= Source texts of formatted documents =
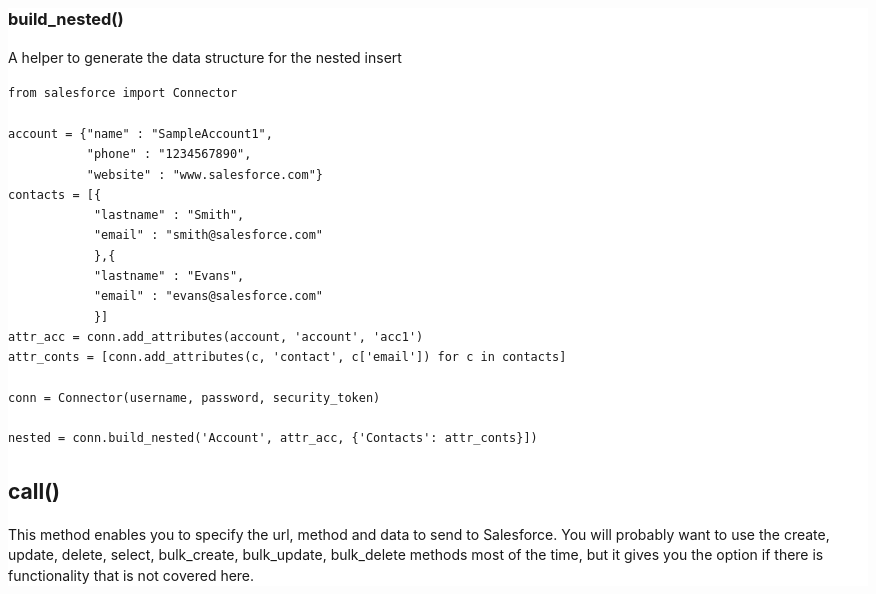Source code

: ### build_nested()
A helper to generate the data structure for the nested insert
```
from salesforce import Connector

account = {"name" : "SampleAccount1",
           "phone" : "1234567890",
           "website" : "www.salesforce.com"}
contacts = [{
            "lastname" : "Smith",
            "email" : "smith@salesforce.com"
            },{
            "lastname" : "Evans",
            "email" : "evans@salesforce.com"
            }]
attr_acc = conn.add_attributes(account, 'account', 'acc1')
attr_conts = [conn.add_attributes(c, 'contact', c['email']) for c in contacts]

conn = Connector(username, password, security_token)

nested = conn.build_nested('Account', attr_acc, {'Contacts': attr_conts}])
```

## call()
This method enables you to specify the url, method and data to send to Salesforce. You will probably want to use the create, update, delete, select, bulk_create, bulk_update, bulk_delete methods most of the time, but it gives you the option if there is functionality that is not covered here.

= Problem to solve =
If any image appears in the entries, omit it and return the rest verbatim.

= Task answer =
Source code

: ### build_nested()
A helper to generate the data structure for the nested insert
```
from salesforce import Connector

account = {"name" : "SampleAccount1",
           "phone" : "1234567890",
           "website" : "www.salesforce.com"}
contacts = [{
            "lastname" : "Smith",
            "email" : "smith@salesforce.com"
            },{
            "lastname" : "Evans",
            "email" : "evans@salesforce.com"
            }]
attr_acc = conn.add_attributes(account, 'account', 'acc1')
attr_conts = [conn.add_attributes(c, 'contact', c['email']) for c in contacts]

conn = Connector(username, password, security_token)

nested = conn.build_nested('Account', attr_acc, {'Contacts': attr_conts}])
```

## call()
This method enables you to specify the url, method and data to send to Salesforce. You will probably want to use the create, update, delete, select, bulk_create, bulk_update, bulk_delete methods most of the time, but it gives you the option if there is functionality that is not covered here.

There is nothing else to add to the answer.